I was introduced to this book through Cindy Rollen's Advent book, Hallelujah: a Journey through Handel's Messiah. It has well earned it's place on my shelf over the last 6 months of heavy use. Something I have been studying is how to work the traditional church calendar into our daily lives. There are many reasons we have begun to embrace this, but one of the greatest is that the cadence of the calendar draws our attention from one aspect of God to another in a beautiful, steady rhythm. We can make one thing our focus for a season, knowing that soon enough that season will be passed and we will be moving on to the next.
In the Old Testament God gave his people different feasts and fasts to keep through the year. In much the same way, the church calendar is a litany of feasting and fasting. Lent, Advent, 12 Days, Easter, Pentecost--each of these bring with them a season of joy or sorrow, of feasting or fasting. Each of them cause us to question--why? Why are we celebrating the day? What has God commanded us to remember? What is important about this dish, this day, this season? Each of them focus in on a different part of God's work. And, what more useful as we observe these traditions than a beautiful cookbook focused on the traditional recipes and observation rituals of each season?
Divided into sections based on each feast, ordered according to the calendar for ease of use, A Continual Feast has been the perfect addition to my cooking library.

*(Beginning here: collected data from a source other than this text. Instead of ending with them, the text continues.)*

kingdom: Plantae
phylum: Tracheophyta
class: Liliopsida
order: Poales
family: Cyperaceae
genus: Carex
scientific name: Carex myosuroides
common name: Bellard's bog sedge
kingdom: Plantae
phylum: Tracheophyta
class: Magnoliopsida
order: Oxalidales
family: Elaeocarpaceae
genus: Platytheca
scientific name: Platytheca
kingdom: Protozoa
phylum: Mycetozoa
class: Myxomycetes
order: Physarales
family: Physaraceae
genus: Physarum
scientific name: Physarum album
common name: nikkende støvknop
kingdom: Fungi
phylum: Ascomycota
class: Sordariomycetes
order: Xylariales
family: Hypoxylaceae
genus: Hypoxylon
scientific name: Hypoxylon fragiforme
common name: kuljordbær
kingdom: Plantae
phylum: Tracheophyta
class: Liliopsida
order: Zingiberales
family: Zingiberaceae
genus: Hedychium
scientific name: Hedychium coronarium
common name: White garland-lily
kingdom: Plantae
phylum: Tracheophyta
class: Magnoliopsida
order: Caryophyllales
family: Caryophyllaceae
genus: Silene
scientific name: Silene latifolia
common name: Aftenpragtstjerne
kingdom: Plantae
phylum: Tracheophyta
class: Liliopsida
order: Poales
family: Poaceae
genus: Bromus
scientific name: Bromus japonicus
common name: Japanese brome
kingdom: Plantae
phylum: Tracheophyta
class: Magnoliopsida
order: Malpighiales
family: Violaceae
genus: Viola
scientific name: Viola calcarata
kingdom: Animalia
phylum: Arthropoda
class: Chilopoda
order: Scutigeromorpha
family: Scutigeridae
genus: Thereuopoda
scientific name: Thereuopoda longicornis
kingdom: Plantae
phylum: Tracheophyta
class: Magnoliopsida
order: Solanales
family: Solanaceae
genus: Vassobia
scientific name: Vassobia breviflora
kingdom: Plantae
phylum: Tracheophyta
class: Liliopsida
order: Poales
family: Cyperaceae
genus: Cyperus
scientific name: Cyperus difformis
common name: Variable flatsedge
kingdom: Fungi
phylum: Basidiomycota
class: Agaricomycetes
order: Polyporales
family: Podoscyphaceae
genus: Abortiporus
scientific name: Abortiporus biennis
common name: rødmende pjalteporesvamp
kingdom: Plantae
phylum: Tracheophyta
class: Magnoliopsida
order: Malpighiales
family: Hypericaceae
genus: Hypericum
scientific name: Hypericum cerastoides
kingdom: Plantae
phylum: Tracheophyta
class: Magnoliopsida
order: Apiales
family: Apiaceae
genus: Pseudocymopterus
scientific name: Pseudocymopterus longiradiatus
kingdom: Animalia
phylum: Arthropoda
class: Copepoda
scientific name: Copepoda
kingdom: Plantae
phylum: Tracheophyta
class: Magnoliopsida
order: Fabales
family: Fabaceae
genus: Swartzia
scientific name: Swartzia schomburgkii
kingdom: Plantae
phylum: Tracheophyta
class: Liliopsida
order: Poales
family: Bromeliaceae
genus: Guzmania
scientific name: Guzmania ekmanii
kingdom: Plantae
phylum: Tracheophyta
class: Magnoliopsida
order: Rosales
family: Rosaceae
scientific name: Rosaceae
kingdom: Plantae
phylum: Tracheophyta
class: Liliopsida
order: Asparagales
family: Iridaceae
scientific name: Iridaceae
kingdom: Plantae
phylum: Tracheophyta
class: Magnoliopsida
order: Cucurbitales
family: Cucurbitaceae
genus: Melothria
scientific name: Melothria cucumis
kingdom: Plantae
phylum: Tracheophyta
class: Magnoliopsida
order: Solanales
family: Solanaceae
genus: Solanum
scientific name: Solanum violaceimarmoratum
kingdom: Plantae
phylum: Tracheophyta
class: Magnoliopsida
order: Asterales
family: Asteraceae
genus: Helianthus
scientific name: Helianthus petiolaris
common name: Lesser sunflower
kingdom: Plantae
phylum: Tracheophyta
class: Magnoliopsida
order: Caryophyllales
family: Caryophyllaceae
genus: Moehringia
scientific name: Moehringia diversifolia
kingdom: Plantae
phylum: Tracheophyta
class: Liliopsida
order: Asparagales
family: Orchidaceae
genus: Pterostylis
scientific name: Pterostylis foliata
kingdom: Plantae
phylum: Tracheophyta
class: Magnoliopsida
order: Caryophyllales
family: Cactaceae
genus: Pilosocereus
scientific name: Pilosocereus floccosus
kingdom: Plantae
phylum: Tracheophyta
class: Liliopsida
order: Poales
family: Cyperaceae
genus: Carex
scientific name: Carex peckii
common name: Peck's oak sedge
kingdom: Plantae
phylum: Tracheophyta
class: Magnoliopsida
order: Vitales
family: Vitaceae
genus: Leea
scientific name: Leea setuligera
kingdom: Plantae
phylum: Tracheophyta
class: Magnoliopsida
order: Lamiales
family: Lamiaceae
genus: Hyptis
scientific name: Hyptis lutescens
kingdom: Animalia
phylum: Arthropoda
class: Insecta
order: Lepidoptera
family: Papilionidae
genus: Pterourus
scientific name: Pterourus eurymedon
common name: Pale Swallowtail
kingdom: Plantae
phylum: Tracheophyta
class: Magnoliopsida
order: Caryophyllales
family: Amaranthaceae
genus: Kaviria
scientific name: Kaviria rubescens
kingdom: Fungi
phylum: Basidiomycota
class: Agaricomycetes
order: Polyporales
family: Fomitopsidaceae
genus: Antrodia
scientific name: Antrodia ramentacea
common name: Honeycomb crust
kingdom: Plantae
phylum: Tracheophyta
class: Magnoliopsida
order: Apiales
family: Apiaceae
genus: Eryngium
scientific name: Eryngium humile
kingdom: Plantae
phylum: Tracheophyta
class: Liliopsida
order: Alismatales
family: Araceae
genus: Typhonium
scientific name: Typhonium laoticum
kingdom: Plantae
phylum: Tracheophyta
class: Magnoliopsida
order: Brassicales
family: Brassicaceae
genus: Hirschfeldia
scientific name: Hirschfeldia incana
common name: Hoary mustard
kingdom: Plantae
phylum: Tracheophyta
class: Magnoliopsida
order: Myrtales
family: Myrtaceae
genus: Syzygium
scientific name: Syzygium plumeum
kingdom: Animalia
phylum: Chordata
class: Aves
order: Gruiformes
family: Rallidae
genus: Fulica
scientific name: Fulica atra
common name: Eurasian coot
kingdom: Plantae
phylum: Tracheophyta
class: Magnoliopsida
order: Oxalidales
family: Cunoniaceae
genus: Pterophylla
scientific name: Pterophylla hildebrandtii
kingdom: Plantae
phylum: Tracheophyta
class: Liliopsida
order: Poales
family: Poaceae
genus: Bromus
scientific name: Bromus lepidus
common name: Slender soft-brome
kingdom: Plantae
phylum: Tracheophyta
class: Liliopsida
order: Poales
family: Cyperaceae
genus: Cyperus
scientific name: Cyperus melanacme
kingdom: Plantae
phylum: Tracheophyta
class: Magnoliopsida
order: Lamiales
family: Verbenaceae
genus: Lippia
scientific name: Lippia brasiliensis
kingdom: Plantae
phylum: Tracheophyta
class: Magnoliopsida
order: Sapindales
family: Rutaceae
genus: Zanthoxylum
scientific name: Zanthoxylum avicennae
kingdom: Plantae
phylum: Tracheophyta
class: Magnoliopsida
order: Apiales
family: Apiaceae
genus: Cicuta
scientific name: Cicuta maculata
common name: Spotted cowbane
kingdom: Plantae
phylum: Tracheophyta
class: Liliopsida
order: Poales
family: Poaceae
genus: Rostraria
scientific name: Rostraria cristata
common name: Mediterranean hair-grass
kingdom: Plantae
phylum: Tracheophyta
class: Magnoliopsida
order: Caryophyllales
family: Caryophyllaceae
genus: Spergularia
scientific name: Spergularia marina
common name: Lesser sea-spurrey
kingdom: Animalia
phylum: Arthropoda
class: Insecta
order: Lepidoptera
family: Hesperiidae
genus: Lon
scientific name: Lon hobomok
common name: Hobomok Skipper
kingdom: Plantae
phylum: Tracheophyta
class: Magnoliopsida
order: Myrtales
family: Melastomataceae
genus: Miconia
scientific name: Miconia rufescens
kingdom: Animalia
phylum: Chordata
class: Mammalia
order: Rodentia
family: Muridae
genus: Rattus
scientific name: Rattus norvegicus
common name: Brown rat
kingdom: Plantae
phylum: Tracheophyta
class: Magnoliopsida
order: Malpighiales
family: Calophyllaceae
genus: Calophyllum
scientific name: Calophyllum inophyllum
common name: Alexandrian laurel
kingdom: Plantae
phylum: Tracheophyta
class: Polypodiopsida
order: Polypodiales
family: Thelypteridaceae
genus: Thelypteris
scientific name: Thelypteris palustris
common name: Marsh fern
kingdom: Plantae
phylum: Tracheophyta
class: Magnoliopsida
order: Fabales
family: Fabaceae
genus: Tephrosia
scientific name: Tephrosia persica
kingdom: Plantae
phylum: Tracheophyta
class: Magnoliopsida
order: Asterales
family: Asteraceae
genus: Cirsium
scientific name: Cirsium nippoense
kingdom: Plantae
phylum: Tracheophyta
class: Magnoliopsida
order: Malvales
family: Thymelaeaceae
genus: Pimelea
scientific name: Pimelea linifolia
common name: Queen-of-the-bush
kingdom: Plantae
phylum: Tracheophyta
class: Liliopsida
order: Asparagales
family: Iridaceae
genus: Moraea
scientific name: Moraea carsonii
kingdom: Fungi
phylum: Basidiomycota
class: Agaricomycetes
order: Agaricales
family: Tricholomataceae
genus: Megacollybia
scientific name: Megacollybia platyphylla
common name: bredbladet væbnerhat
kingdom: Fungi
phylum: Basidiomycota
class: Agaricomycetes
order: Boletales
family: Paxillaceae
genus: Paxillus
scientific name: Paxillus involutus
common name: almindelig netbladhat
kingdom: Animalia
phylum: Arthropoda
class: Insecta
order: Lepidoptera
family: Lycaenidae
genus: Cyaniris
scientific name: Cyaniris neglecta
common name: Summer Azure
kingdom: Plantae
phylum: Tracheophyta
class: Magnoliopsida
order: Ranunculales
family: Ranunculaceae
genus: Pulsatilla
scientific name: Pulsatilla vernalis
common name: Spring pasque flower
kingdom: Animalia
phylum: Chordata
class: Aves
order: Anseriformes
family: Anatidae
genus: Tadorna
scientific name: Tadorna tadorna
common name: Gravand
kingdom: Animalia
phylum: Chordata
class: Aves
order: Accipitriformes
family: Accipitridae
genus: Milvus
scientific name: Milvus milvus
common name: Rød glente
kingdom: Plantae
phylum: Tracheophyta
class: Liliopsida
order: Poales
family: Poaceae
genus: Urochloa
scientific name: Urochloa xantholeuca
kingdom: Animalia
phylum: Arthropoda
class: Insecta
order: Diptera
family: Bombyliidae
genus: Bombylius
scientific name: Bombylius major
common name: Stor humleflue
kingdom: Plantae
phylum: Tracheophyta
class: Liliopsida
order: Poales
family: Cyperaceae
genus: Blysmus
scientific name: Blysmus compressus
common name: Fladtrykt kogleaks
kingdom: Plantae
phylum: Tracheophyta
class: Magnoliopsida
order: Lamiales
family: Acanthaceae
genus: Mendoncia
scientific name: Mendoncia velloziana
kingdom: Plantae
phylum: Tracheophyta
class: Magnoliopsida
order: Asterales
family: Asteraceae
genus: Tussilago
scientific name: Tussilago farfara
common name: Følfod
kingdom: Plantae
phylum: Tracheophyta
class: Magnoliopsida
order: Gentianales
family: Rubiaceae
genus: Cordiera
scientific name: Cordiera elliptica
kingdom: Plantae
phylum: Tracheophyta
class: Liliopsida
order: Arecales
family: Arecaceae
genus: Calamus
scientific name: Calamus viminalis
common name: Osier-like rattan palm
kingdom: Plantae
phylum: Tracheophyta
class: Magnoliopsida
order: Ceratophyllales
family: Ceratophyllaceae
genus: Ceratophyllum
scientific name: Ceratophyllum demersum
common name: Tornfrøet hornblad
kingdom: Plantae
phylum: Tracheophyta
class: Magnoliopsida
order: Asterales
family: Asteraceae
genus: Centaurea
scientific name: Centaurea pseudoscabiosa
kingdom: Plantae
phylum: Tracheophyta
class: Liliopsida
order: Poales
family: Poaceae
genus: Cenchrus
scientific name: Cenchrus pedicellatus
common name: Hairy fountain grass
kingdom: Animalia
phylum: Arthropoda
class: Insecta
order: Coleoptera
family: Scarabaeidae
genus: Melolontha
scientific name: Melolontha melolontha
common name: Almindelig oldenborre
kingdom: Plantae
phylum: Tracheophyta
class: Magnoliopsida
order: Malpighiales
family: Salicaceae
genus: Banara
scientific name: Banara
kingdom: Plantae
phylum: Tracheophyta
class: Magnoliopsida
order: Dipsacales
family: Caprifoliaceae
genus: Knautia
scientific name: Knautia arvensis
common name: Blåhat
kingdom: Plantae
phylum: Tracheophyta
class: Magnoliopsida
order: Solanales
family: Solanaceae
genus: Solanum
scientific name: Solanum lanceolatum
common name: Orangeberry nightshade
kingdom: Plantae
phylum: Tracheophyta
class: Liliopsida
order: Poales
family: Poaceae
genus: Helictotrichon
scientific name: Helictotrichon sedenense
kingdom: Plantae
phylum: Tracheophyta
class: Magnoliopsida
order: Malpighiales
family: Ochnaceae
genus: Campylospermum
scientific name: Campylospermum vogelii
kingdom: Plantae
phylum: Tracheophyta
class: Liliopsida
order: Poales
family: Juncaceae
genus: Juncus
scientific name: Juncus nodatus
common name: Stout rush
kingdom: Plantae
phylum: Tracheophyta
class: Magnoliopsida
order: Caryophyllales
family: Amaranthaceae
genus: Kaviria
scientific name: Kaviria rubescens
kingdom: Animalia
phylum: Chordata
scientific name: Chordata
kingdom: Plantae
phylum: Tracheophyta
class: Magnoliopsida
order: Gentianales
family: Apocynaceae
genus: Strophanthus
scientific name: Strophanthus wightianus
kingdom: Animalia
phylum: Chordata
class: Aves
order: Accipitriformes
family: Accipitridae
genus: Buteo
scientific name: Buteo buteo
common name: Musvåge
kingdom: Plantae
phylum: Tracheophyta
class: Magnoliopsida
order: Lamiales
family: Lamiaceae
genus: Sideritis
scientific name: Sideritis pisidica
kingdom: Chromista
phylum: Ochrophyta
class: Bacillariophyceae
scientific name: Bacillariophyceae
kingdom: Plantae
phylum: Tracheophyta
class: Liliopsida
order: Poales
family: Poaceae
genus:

Most recipes contain commentary about how that recipe was used traditionally, and what it symbolizes in the feast (which I find personally interesting, and is also helpful as the children ask questions!). The recipes range from very, very old--I loved the reprint of a recipe from the 1600s involving pheasant feathers "cunningly set about" a roast bird--to more modern ideas like the Pentecost Cake that is piped with symbols of the holy spirit. Most of them comfortably tiptoe between ancient and modern.
Some of the feast recipes can be fairly complicated, but they are doable and not intended for daily use. I found many of the more labor intensive Christmas recipes were actually made well in advance, because traditionally that was how it was done. Other recipes are fairly simple and meant to either round out the feast or be a daily go-to in seasons where creativity is the key (Lent can be a challenge!!).
All in all, this book has been a delight and has added a great deal to our year. I haven't pictured my personal copy because, well, a few encounters with the counter have made it not particularly pretty. But only because it has been so well loved.